Thanks alot folks.I have swapped one of the grolux bulbs for a bulb that come with the unit and now its not so pink.


----------



## Anonymous (12 Dec 2010)

I do spend Ceg on lights that looks good for me, I don't spend of course 40$ for one but 15$ it's not like the end of the world if it looks good and this is the only thing that I want at the end of the day, not plant growth. You know matrix have different faces, you just end picking from one side to give to the other.

Thank you for your explanations. 

Cheers,
Mike


----------



## dw1305 (13 Dec 2010)

Hi all,
I was going to answer a bit more fully when I had time, but it is all in Clive's post. Personally I would rather have a lamp with a higher colour temperature, mainly because  of the increased energy of the "blue" photons that Clive alludes too, although this would be most relevant for deeper tanks. 

I don't have a PAR meter, but I would be very surprised if the "Grolux" tubes chuck out more PAR than an equivalent wattage tri-phosphor 6500K tube.

cheers Darrel


----------



## SteveyG (18 Dec 2010)

ceg4048 said:
			
		

> The Grolux bulbs only address the red area of the curve.



And the blue, otherwise they'd be red not pink.

I have a plot somewhere I'll dig out that I took with a spectrometer on a grolux lamp and there are peaks at about 420nm and 465nm.


----------



## ceg4048 (18 Dec 2010)

Aha, excellent! Thanks for the clarification. It would be interesting to see the graph.

Cheers,


----------



## dw1305 (20 Dec 2010)

H all, 





> I have a plot somewhere I'll dig out that I took with a spectrometer on a grolux lamp and there are peaks at about 420nm and 465nm.


 I'd be interested in these as well.

I've found this PAR curve, but I don't know where it came from originally. Assuming it is correct, it should give you a better estimation of the absorption spectra of all the photosynthetic pigments.





There is a fairly old WWW page with links to the actual spectra for different lamps <http://members.misty.com/don/f-spec.html>, but unfortunately the images aren't available.

cheers Darrel


----------



## SteveyG (21 Dec 2010)

I've had a look, but it must be on my work pc, so it'll have to wait till after xmas now. The spectrum kind of has the same features as the one above, but the peak at 465nm (which was about 15nm wide) was about twice the peak in the red area.


----------



## Anonymous (21 Dec 2010)

Sylvania GroLux Standard T12 (they should be similar)


----------



## dw1305 (21 Dec 2010)

Hi all,


> Sylvania GroLux Standard T12


 That is the sort of thing I had in mind.

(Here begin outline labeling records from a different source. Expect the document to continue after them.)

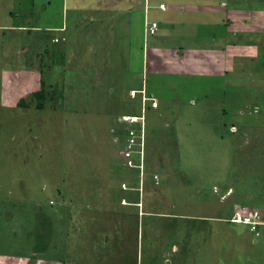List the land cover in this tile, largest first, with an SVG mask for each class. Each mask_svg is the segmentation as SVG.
<instances>
[{
  "label": "rangeland",
  "instance_id": "1",
  "mask_svg": "<svg viewBox=\"0 0 264 264\" xmlns=\"http://www.w3.org/2000/svg\"><path fill=\"white\" fill-rule=\"evenodd\" d=\"M94 1L75 2L77 23L64 0H0V264H141L121 207L142 179L178 213L196 202L204 215L264 219V0H194L205 10L185 12L144 0L158 24L146 37L140 0L130 23ZM212 36L211 54L193 51ZM124 113L143 117L141 166L122 152ZM179 223L183 253L166 245L174 264L180 253L182 264H264V244L244 261L247 242L227 223L208 224L211 240L194 249L193 226ZM251 231L264 242V226Z\"/></svg>",
  "mask_w": 264,
  "mask_h": 264
},
{
  "label": "crops",
  "instance_id": "2",
  "mask_svg": "<svg viewBox=\"0 0 264 264\" xmlns=\"http://www.w3.org/2000/svg\"><path fill=\"white\" fill-rule=\"evenodd\" d=\"M64 1H66V3H67L65 5V2H64V8L66 6L65 12H67L68 9H71L72 12H73V14H72L73 15V19H75V21L77 20V23L85 22L84 18L86 16L83 18L84 11L83 12L82 11H78V8L76 9L74 7L75 2L78 1V0H64ZM80 1H81L80 5H81V3L88 4V2H90V0H80ZM102 1H105V0H95L92 3V10L94 9L95 12H97L99 10L103 11L105 6H108V5H107V3L102 2ZM115 1L116 0H110V3L112 4V7H116V8H112L111 7V9H114V10L115 9H123L124 13L126 14V16H125L126 19H124V22L125 23H128V22L130 23V21L132 20V14H133L132 13L133 10L131 9V4H132L131 0H117L116 2ZM140 1H141V4L142 3L143 4H142V7L140 9H138L137 12H139V14L140 13L143 14V20L142 21L144 22L145 17L148 18V16H147L148 9H147V11L145 10L144 0H140ZM172 1H173L172 2V8H176V9L179 8V10L180 11L182 10L183 12H185L186 10H189V9L195 11V9H197V7H200L199 9H201V10H205V8L203 7L204 4H202L201 6L199 4H196V6H195L196 2H194V0H177V1L172 0ZM135 2L137 3L136 0H135ZM162 2H164V1H162ZM138 3H140V2L138 1ZM80 5H79V7H80ZM45 8H46V6H45ZM165 10H166V4H165V9L161 10V11H165ZM127 12H128V14H127ZM143 22H142V26H143ZM184 24H185L186 27H183V28H185V29H189L190 26H192V28H193V22L192 23L191 22H186ZM3 27H8V25L7 24H2L1 28H3ZM174 28H175V26L173 25V29ZM53 29L60 30V31L61 30L65 31L63 29V26L54 27ZM157 31H156V33H157ZM179 34H181V33H179ZM188 39H189V37L186 40L188 41ZM145 47L149 48V44L148 45H145V44L143 45V51H144L143 52V56H144V53H145V50H144ZM181 47H183V46H181ZM193 48H194L193 51H195V49H198V51H200V52H202L204 54H206V52H209L211 54L212 53V49H217L214 36L207 37V38H200L198 42L194 43V47ZM221 51H223L222 48H221ZM261 64H262V66L259 65V67L257 65H255V67H257V71L256 72L258 73V75H259L260 72H262L264 74V61L263 60H262ZM160 188H161V186L157 187L156 185L153 184L152 187H150L149 189H151L150 191L157 189V192H158V191L161 190ZM145 189H146L145 188V181L143 179L141 181V187L138 186V189H137V185L135 187H132L131 189H127L126 188L125 189L126 196L128 195L129 199H130V197H129V194L127 193V191H131V192H136L137 193L136 202L134 201L133 204L132 203L131 204H127L129 207L128 206L121 207V208H124L122 211L126 215V218H125L126 222L127 223H129V222L131 223L132 222V226H133L134 232H135V235H134L133 239H136V243H137V254H142L141 258H140V263L141 264H153V262H157V261H159V264H174V262H171L168 259L169 258L168 257L169 254H168V252L166 250V248H167L166 245L169 244L171 252L175 253L176 250L180 249L181 250L180 252L183 253L184 247L180 243V236L178 235L177 238H175L176 236H174V232L178 231L177 229L180 227V223H179V219L180 218H185V219L189 220L188 224L193 226L192 227L193 230L191 232V235H190V232H188L189 233L188 235H190V236H188V241L190 243L189 245H191V248H193V249H194V247H195V245L197 243H200V241H205L206 239L211 240V232L212 231L210 232L211 228L208 229V224L211 225V224H214V223H217V222L218 223H222V224L223 223L224 224L225 223H227V224L228 223H231V224H242L243 225L242 226V228H243V232L242 233H244L247 236L246 239H243V238L240 237V235H238L240 233V230L242 231V228L241 229H236V227L234 225H230V227L227 229V226H229V225L226 224V228H224V231H229L230 234L233 235L234 238H236V240L237 239H242L245 242H247V244H244V246L246 245L245 248H247L249 253L247 252L245 254V256L243 258L244 261L248 262V260L250 258L249 255H251V257L256 256L257 258L260 259V252L258 250L260 249V247H263L262 244H264V242L261 243V244L259 243V240H258V237H257V235H258L257 231L258 230L255 232V234H256L255 236L251 235V233H252L251 228L254 231L256 229V227L258 229V227L264 226V219L260 218L261 215L260 216L257 215V217L253 216L254 218H252V219L254 220V227H252L251 224H249V223H241V222L237 221L236 219H233V221H232L231 218H227L225 216H219L218 215L219 212L217 214H213V212L216 213L215 211H217L215 208H211L210 207V211L211 212L209 214H207V215H204L200 211L201 210L200 206H202L201 203H196V202H194L193 206L192 205L189 206L188 203H187L188 212H186V213H178L177 211L172 210V209H173L174 206H178L179 203H174V202L170 203V202H167V201H163L161 203L160 199H157V197H156L158 195L157 193L153 196V191H152L151 195L148 196V195L145 194ZM167 189H168V187H167ZM198 192H201V191L199 190ZM197 194L199 196L198 198L200 199L201 196L199 195V193H197ZM134 198H135V196H134ZM150 199L152 201H149ZM203 199H205V197ZM201 202L203 203L204 200H202ZM169 206H170V208H169ZM197 207H200V210H199V208L196 210ZM119 214L121 215L122 213L119 212ZM220 215H223V214H220ZM236 215H238V214H236ZM249 215H247V216H249ZM151 217L152 218H156L157 223H155L152 220L151 221H146L145 222V227H144V223H143L144 220H146V218L150 219ZM140 220H142V224H141L142 225V229H141V226H140ZM201 224H203V225H201ZM249 225L251 226V228H250ZM226 233L227 232H225V234ZM140 234H141V239H142V242H141L142 246H141V252L139 253L140 249H139L138 246L140 245V242H139L140 241L139 240L140 239ZM194 234H195V239L193 238ZM220 235L222 236L223 233L220 232ZM260 236H261V233H260ZM197 237L199 238L198 240H197ZM159 245L162 248L163 257L165 255V253L168 254L167 256H165V259H163L162 255L156 254V253H154L152 256L149 257L148 255L153 253V250L156 247H159ZM180 254H179L178 260L175 261V264H182V263H180V261H181V259H180L181 255ZM150 258H151V260H150ZM117 261L121 262L119 260H117ZM122 264H124V262H122ZM224 264H229V263L225 262ZM244 264H246V263H244Z\"/></svg>",
  "mask_w": 264,
  "mask_h": 264
},
{
  "label": "built area",
  "instance_id": "3",
  "mask_svg": "<svg viewBox=\"0 0 264 264\" xmlns=\"http://www.w3.org/2000/svg\"><path fill=\"white\" fill-rule=\"evenodd\" d=\"M147 10L148 5H145ZM157 8L160 10L165 9V4L164 2H160L157 5ZM158 24L154 20H150L149 18L145 17L144 22H143V30H144V36H150L154 35L157 31ZM135 117H138V119L134 120ZM143 117L141 115H136V114H130V113H124L120 116H118V120H120L121 123H124L125 125H128L126 129V141H125V147L123 149V155L124 157H131L135 156L139 159V166L142 164L143 160V149H142V142L144 141V130L143 126L140 125L142 122ZM136 126H129V124H135ZM234 214L231 217V220L235 219ZM252 216V217H251ZM257 217V212L251 213L249 216H243L241 220H243L242 223H249L251 224L252 227H254V220L252 218ZM247 220L248 222H246Z\"/></svg>",
  "mask_w": 264,
  "mask_h": 264
},
{
  "label": "bare ground",
  "instance_id": "4",
  "mask_svg": "<svg viewBox=\"0 0 264 264\" xmlns=\"http://www.w3.org/2000/svg\"><path fill=\"white\" fill-rule=\"evenodd\" d=\"M240 216L239 215H236L235 216V219L239 222H243V220H241V218H239ZM252 217V216H251ZM246 222H248L247 220H245Z\"/></svg>",
  "mask_w": 264,
  "mask_h": 264
},
{
  "label": "clouds",
  "instance_id": "5",
  "mask_svg": "<svg viewBox=\"0 0 264 264\" xmlns=\"http://www.w3.org/2000/svg\"><path fill=\"white\" fill-rule=\"evenodd\" d=\"M147 5H148V7H147V9L149 10L150 8H152V6L151 5H149L148 3H146ZM145 4V5H146ZM158 5V4H157ZM147 11V10H146ZM145 37V36H144Z\"/></svg>",
  "mask_w": 264,
  "mask_h": 264
},
{
  "label": "trees",
  "instance_id": "6",
  "mask_svg": "<svg viewBox=\"0 0 264 264\" xmlns=\"http://www.w3.org/2000/svg\"><path fill=\"white\" fill-rule=\"evenodd\" d=\"M150 36H152V35H150ZM256 71H257V70H256ZM256 71H255V72H256Z\"/></svg>",
  "mask_w": 264,
  "mask_h": 264
}]
</instances>
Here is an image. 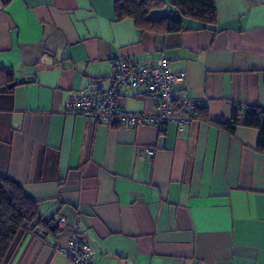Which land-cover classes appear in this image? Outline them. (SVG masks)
<instances>
[{"label":"crops","instance_id":"crops-1","mask_svg":"<svg viewBox=\"0 0 264 264\" xmlns=\"http://www.w3.org/2000/svg\"><path fill=\"white\" fill-rule=\"evenodd\" d=\"M162 1L149 19L177 17L184 30H139L117 20L114 0H0V68L26 79L0 94V176L39 202L48 225L42 236L18 233L5 264H69L57 249L76 220L95 264H264L258 131L238 125L230 135L213 124L229 123L235 109L264 110V0H214L212 26ZM117 57L166 59L210 121L180 133L174 124L114 128L64 113L90 84L108 89ZM119 102L156 113L144 90L124 88ZM140 147L154 157L137 158Z\"/></svg>","mask_w":264,"mask_h":264},{"label":"built area","instance_id":"built-area-1","mask_svg":"<svg viewBox=\"0 0 264 264\" xmlns=\"http://www.w3.org/2000/svg\"><path fill=\"white\" fill-rule=\"evenodd\" d=\"M112 66L110 85L106 91L99 92L94 84H90L86 94L73 95L68 99L64 113L114 128L134 129L142 125L162 128L174 124L180 133L197 119V110L203 107L202 101L184 95L185 77L173 73L166 59L154 64H137L117 57ZM124 88L144 90L152 98L156 113L126 111L119 102L120 91ZM136 155L139 159H151L155 150L140 147ZM58 226L60 229L68 227L65 217L59 218ZM70 232L67 244L57 252L65 256L69 264H95L96 254L77 220L71 225Z\"/></svg>","mask_w":264,"mask_h":264},{"label":"trees","instance_id":"trees-1","mask_svg":"<svg viewBox=\"0 0 264 264\" xmlns=\"http://www.w3.org/2000/svg\"><path fill=\"white\" fill-rule=\"evenodd\" d=\"M9 1L4 0L3 4ZM114 1L117 20L131 19L139 30L176 33L186 28L183 20L177 17L149 19L150 11L164 9L165 3L162 0ZM170 3L183 19L196 21L203 26H212L217 22L214 0H170ZM14 82L16 81L13 72L0 68V94H11L15 87L9 86ZM197 119L210 121L203 107L197 110ZM213 124L230 135L234 134L238 125L256 129V151L264 154V110L248 109L240 112L235 109L229 123L217 121ZM47 227L40 216L39 202L34 200L20 183L0 176V264H5L18 233L29 231L42 236ZM52 229L50 228L51 231H56Z\"/></svg>","mask_w":264,"mask_h":264},{"label":"water","instance_id":"water-1","mask_svg":"<svg viewBox=\"0 0 264 264\" xmlns=\"http://www.w3.org/2000/svg\"><path fill=\"white\" fill-rule=\"evenodd\" d=\"M23 82H26L25 78L19 79L18 81L14 82L12 85H10L9 87H15L18 84H21Z\"/></svg>","mask_w":264,"mask_h":264}]
</instances>
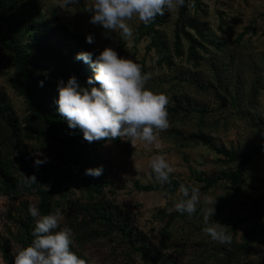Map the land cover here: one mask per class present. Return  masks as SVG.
<instances>
[{
  "label": "rangeland",
  "instance_id": "rangeland-1",
  "mask_svg": "<svg viewBox=\"0 0 264 264\" xmlns=\"http://www.w3.org/2000/svg\"><path fill=\"white\" fill-rule=\"evenodd\" d=\"M35 1L45 18L64 23L85 37L92 35L99 52L110 46L118 55L138 64L149 77L146 87L168 97V127L156 131L153 142L136 139L133 145L124 137L118 143H104L97 153L99 166L109 182L103 193L129 214L134 229L143 234L147 255L167 264H264V211L250 249L230 256L233 244L243 241L250 224L252 199L257 197L264 179V148L247 164L244 180L237 187L222 179L207 192H199L201 199L217 197L210 222L222 224L232 237L230 243L220 244L203 233L199 204L192 216L175 210V203L181 198V185L202 186L198 177L218 176L234 170L238 164L207 145L190 141V134L203 133L217 147L240 153L264 139V0H186L184 7L171 13L166 11L162 24L156 28L168 44L170 62L161 60L147 26L138 19L126 21L131 35L121 37L90 23L91 13L86 9L91 0ZM182 11L198 21L205 35L187 25L183 27ZM0 28L5 35L6 24L0 22ZM184 31L198 42L194 44L196 57L191 55V44ZM26 38L29 40L27 35ZM42 71L50 75L49 70ZM17 73V58L0 44V97L6 100V112L18 118L23 146L31 156L49 162L56 154L48 138L40 130H26L30 102ZM11 129L0 118V149L14 172L21 173L23 163L11 142ZM157 155H162L170 166L166 182L157 179L152 171L151 160ZM136 181L165 185L144 191L136 188ZM174 181L180 183L169 191ZM79 195L78 191L70 192L68 200L56 209L61 210L60 227L71 229L72 244L90 264H155L149 257L132 252L120 235H107L102 228L99 230L103 234L94 233L82 240L81 231L71 225L81 218L76 203ZM58 198L56 195L55 201ZM39 202L36 189L0 195V264H7L6 245L17 251L13 235L18 220L24 218V206L38 207Z\"/></svg>",
  "mask_w": 264,
  "mask_h": 264
},
{
  "label": "trees",
  "instance_id": "trees-1",
  "mask_svg": "<svg viewBox=\"0 0 264 264\" xmlns=\"http://www.w3.org/2000/svg\"><path fill=\"white\" fill-rule=\"evenodd\" d=\"M181 21L183 27L187 25L195 28L201 36L205 35V30L198 21L184 15V11L181 13ZM0 22L6 24L7 30L4 35L0 28V44L17 58V77L30 102L31 116L26 130H40L48 138L56 154L51 161L39 167L34 165L35 159L23 146L18 118L6 112V100L0 97V118L12 127L11 142L19 150L18 158L24 168L21 173H15L11 163L3 156L4 152L0 149V195H15L20 191L36 189L40 197L38 209L43 215L51 213L62 201L68 200L70 192L78 191L79 196L82 197L76 200L81 218L80 220L77 218L76 224L72 222L71 225H76L75 230L81 231L79 236L82 240H88L94 233L96 235L116 233L128 244L132 252L149 257L155 264H167L147 255V244L143 240V234L134 229L129 214L105 196L103 188L109 183L105 180V172L102 171L99 177L84 174L87 168L99 167L97 153L103 148L104 143L109 141L118 143L120 138L88 142L83 138L82 131L79 128L70 129L66 120L56 110L55 100L58 97L59 80L63 79L66 82L70 76H75L78 83L83 86L86 85L88 77L94 75L91 64L76 60V54L82 51L91 52L95 59L100 52L93 43H86V37L82 33L71 30L66 24L53 18H45L42 15L41 6L35 0L32 2L0 0ZM162 22L163 15L155 17L146 26L151 41L157 46L161 60L170 62L171 54L168 44L163 39L162 32L156 28ZM184 33L187 34L191 44V55L196 57L198 54L194 44L198 42L190 32L184 31ZM43 69L49 70L50 75L43 74ZM41 81H43L42 87ZM189 140L207 145L228 160L238 162L234 170L224 171L214 177H198L197 179L203 183L202 186L197 187L199 192H207L222 179L229 180L233 187H237L244 180L247 164L264 148V139L261 143L252 145L244 153L217 147L203 133H192L189 135ZM33 175L36 177L35 181L32 180ZM179 183L171 182L168 190H175ZM164 185L157 182L140 184L136 181L135 183L137 189L144 191H155ZM56 195L59 196L57 201H55ZM28 207L24 206V218L18 220L19 226L13 235L17 250L30 244L32 240L31 233L35 220L29 215ZM263 211L264 179L257 197L252 199L248 214L250 224L243 236V241L240 244H233L231 257H236L250 249L257 237ZM100 228L104 230L103 233L100 232ZM72 247L85 260V264H90L82 251L73 244ZM15 253L9 249V245H6L4 257L7 264H13Z\"/></svg>",
  "mask_w": 264,
  "mask_h": 264
},
{
  "label": "clouds",
  "instance_id": "clouds-1",
  "mask_svg": "<svg viewBox=\"0 0 264 264\" xmlns=\"http://www.w3.org/2000/svg\"><path fill=\"white\" fill-rule=\"evenodd\" d=\"M185 4L186 0H91L86 10L91 13L90 23L101 26L106 32L126 37L131 35L126 21L135 18L148 25L155 17L166 11L171 13ZM93 42V36L87 35L86 43ZM75 59L90 63L94 75L88 77L83 86L75 76L57 83L56 110L70 129L79 128L88 142L128 137L133 145L136 139L151 143L156 138V131L167 129L168 97L146 87L149 77L141 72L138 64L118 55L110 46H106L95 59L87 51L77 53ZM46 162L45 159H36L34 165L39 167ZM151 168L161 182L168 180L171 169L162 155L152 158ZM102 171L99 166L85 169L84 174L99 177ZM32 180H36L34 175ZM179 192L181 198L175 203L178 213L192 216L199 204L203 233L220 244L231 242L232 237L222 224L210 222L215 214L217 197L214 200L201 199L199 189L191 185H181ZM28 213L35 220L32 240L16 251L13 264H85V260L73 250L71 229L59 225L60 209L42 215L36 205L30 204Z\"/></svg>",
  "mask_w": 264,
  "mask_h": 264
}]
</instances>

The Growlux spectrum does look a fairly good match for the PAR graph (although obviously with a much bigger "red" peak). 

Personally I wouldn't buy the Grolux tubes specially, but the "Osram Lumilux 880 Skywhite + Sylvania Grolux" image (below) from "James' Planted Tank" does look a very attractive mix with a high CRI. http://www.theplantedtank.co.uk/

With apologies to James for the earlier "hot link".




cheers Darrel


----------



## ceg4048 (21 Dec 2010)

Yeah, that's a nice plot and seems to cover all the bases. There is actually a fair amount of blue in there, but I'm with Darrel. As explained earlier, there is no need to use only Growlux. There are too many other nicer looking bulbs out there and the colors simply don't matter.

Having said that, if you have red plants or red fish and would like them to "pop" a little better then using Growlus or Triplus in combination with bluer/greener/yellower bulbs will compliment the colors better. Strictly an aesthetic affair.

Cheers,


----------



## Anonymous (23 Dec 2010)

Yet another article on light efficiency:
http://www.aquabotanic.com/lightcompare.htm

Cheers,
Mike


----------



## dw1305 (23 Dec 2010)

Hi all,
Thanks Mike. An interesting read, and actually shows that if you don't mind the colour and are willing to pay a premium that "GroLux" is a reasonable choice of tube for a T8.
 "_Overall the bulb that achieves the best apparent match with the action spectrum is the original GroLux_." View attachment 134790
Also 





> _High performance fluorescent tubes are capable of generating the same, or even slightly more, light output per Watt than MH bulbs....... Considering that these inexpensive T8 bulbs can be overdriven by electronic ballasts with high ballast factors (> 1), thus delivering even more light, they are possibly the best option to light a planted aquarium in terms of performance/cost factor._


 The overall "best" T8 tube in the review was an ordinary 5000K tube: "Philips Advantage T8 lamp - F25T8 ADV850 ALTO"

cheers Darrel


----------



## ceg4048 (23 Dec 2010)

dw1305 said:
			
		

> actually shows that if you don't mind the colour and are willing to pay a premium that "GroLux" is a reasonable choice of tube for a T8.
> "Overall the bulb that achieves the best apparent match with the action spectrum is the original GroLux."


We ought not to lose track of the lesson learned and the point made painfully obvious to the OP. We really need to distance ourselves from the concept of "best bulb". The fact is that the OP discovered that the color of this "best bulb" was absolutely hideous and that the premium pricing of the bulb was unreasonable. This is a double whammy which has little redeeming value.

Let's also not forget the point that because of physiological adaptation, the plants do not really care about their supplied spectrum, as well as the fact that most peoples algae problems can be traced directly to their irrational use of too much PAR. We can see that there is no reason to get any of these bulbs other than for reasons of how the viewer responds emotionally to their colors.

I would caution everyone to avoid being so tunnel visioned that we miss the big picture. We are trying to maximize plant health, which is a function of many more things than how much PAR we can stuff into the tank due to some absurdly overpriced light bulb. In case anyone hasn't realized it by now, chasing high spectral energies, introduce by these very same bulbs, is the fundamental root of many of the our tanks' problems, NOT the path to their salvation.

Cheers,


----------



## Anonymous (24 Dec 2010)

As for me me you are right Ceg, I aim when buying bulbs for what makes me feel good when viewing my aquarium and these are the bulbs with the least yellow visible but not as cold as when using let's say 8000k tubes so that the red plants still look red. So, a combination of high reds and blues (pinky + 9000k+) was the best choice to achieve this after trying dozens of combinations.

Cheers,
Mike


----------